Flink重启策略
1.Fix Delay Restart Strategy
固定延时重启策略按照给定的次数尝试重启作业。 如果尝试超过了给定的最大次数,作业将最终失败。 在连续的两次重启尝试之间,重启策略等待一段固定长度的时间。
通过在 flink-conf.yaml
中设置如下配置参数,默认启用此策略。
restart-strategy: fixed-delay
Key | Default | Type | Description |
---|---|---|---|
restart-strategy.fixed-delay.attempts | 1 | Integer | The number of times that Flink retries the execution before the job is declared as failed if restart-strategy has been set to fixed-delay . |
restart-strategy.fixed-delay.delay | 1 s | Duration | Delay between two consecutive restart attempts if restart-strategy has been set to fixed-delay . Delaying the retries can be helpful when the program interacts with external systems where for example connections or pending transactions should reach a timeout before re-execution is attempted.

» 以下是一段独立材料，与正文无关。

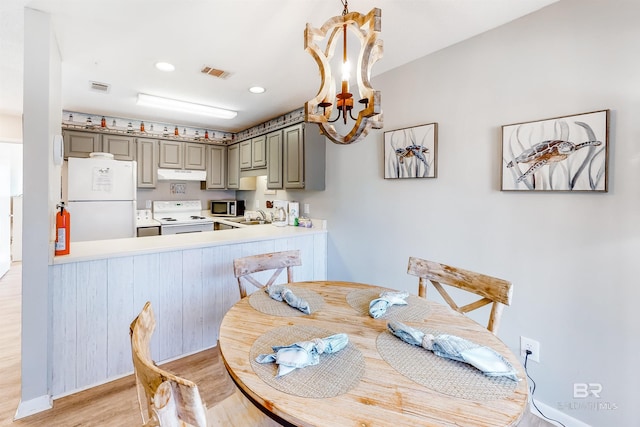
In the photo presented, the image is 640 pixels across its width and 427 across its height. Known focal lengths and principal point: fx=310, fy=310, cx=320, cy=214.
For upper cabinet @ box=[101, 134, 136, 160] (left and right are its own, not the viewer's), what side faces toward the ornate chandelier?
front

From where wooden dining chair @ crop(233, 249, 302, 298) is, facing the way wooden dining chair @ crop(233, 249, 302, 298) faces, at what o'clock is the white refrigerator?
The white refrigerator is roughly at 6 o'clock from the wooden dining chair.

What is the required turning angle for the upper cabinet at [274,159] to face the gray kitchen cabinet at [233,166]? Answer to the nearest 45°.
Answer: approximately 90° to its right

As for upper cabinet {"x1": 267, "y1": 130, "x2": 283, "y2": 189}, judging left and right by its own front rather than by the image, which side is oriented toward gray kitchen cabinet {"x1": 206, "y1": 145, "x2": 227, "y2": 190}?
right

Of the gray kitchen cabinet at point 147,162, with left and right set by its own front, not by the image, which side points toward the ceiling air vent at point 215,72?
front

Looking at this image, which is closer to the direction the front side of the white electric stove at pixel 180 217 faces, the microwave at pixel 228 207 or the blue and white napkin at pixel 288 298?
the blue and white napkin

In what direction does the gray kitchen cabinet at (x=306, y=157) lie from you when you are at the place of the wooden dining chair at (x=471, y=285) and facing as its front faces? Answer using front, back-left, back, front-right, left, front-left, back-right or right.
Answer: right

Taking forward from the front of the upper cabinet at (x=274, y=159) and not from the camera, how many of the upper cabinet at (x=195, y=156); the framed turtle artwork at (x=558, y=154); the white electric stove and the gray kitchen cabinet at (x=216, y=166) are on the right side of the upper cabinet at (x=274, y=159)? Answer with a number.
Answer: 3

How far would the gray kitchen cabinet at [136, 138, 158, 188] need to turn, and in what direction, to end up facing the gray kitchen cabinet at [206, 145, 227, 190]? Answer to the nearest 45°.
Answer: approximately 90° to its left

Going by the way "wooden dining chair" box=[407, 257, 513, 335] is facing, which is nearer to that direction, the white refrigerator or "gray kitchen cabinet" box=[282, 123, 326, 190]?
the white refrigerator
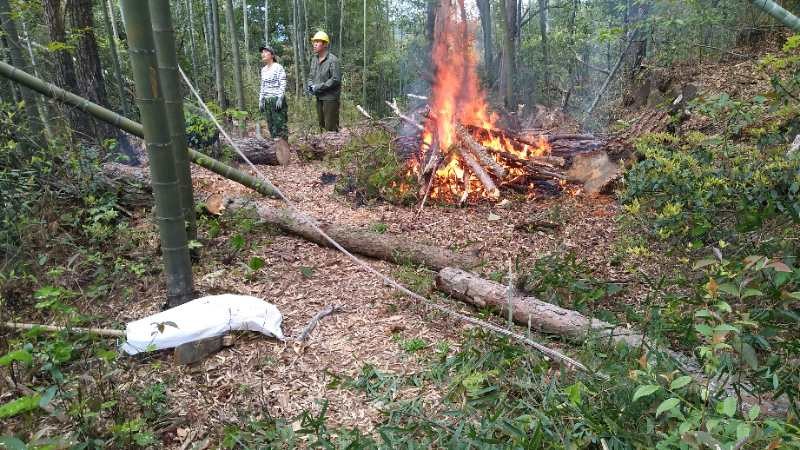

It can be specified using notation: “1 min”, “20 s” |
例如:
restart-strategy.fixed-delay.attempts: 3
restart-strategy.fixed-delay.delay: 10 s
固定延迟重启策略也可以在程序中设置:
ExecutionEnvironment env = ExecutionEnvironment.getExecutionEnvironment();
env.setRestartStrategy(RestartStrategies.fixedDelayRestart(
3, // 尝试重启的次数
Time.of(10, TimeUnit.SECONDS) // 延时
));
2.Failure Rate Restart Strategy
故障率重启策略在故障发生之后重启作业,但是当故障率(每个时间间隔发生故障的次数)超过设定的限制时,作业会最终失败。 在连续的两次重启尝试之间,重启策略等待一段固定长度的时间。
通过在 flink-conf.yaml
中设置如下配置参数,默认启用此策略。
restart-strategy: failure-rate
如下是参数解释:
Key | Default | Type | Description |
---|---|---|---|
restart-strategy.failure-rate.delay | 1 s | Duration | Delay between two consecutive restart attempts if restart-strategy has been set to failure-rate . It can be specified using notation: “1 min”, “20 s” |
restart-strategy.failure-rate.failure-rate-interval | 1 min | Duration | Time interval for measuring failure rate if restart-strategy has been set to failure-rate . It can be specified using notation: “1 min”, “20 s” |
restart-strategy.failure-rate.max-failures-per-interval | 1 | Integer | Maximum number of restarts in given time interval before failing a job if restart-strategy has been set to failure-rate . |
例如:
restart-strategy.failure-rate.max-failures-per-interval: 3
restart-strategy.failure-rate.failure-rate-interval: 5 min
restart-strategy.failure-rate.delay: 10 s
故障率重启策略也可以在程序中设置:
ExecutionEnvironment env = ExecutionEnvironment.getExecutionEnvironment();
env.setRestartStrategy(RestartStrategies.failureRateRestart(
3, // 每个时间间隔的最大故障次数
Time.of(5, TimeUnit.MINUTES), // 测量故障率的时间间隔
Time.of(10, TimeUnit.SECONDS) // 延时
));
3.No Restart Strategy
作业直接失败,不尝试重启。
restart-strategy: none
不重启策略也可以在程序中设置:
ExecutionEnvironment env = ExecutionEnvironment.getExecutionEnvironment();
env.setRestartStrategy(RestartStrategies.noRestart());
4.Fallback Restart Strategy
使用群集定义的重启策略。 这对于启用了 checkpoint 的流处理程序很有帮助。如果没有定义其他的重启策略,默认采用固定延时重启策略。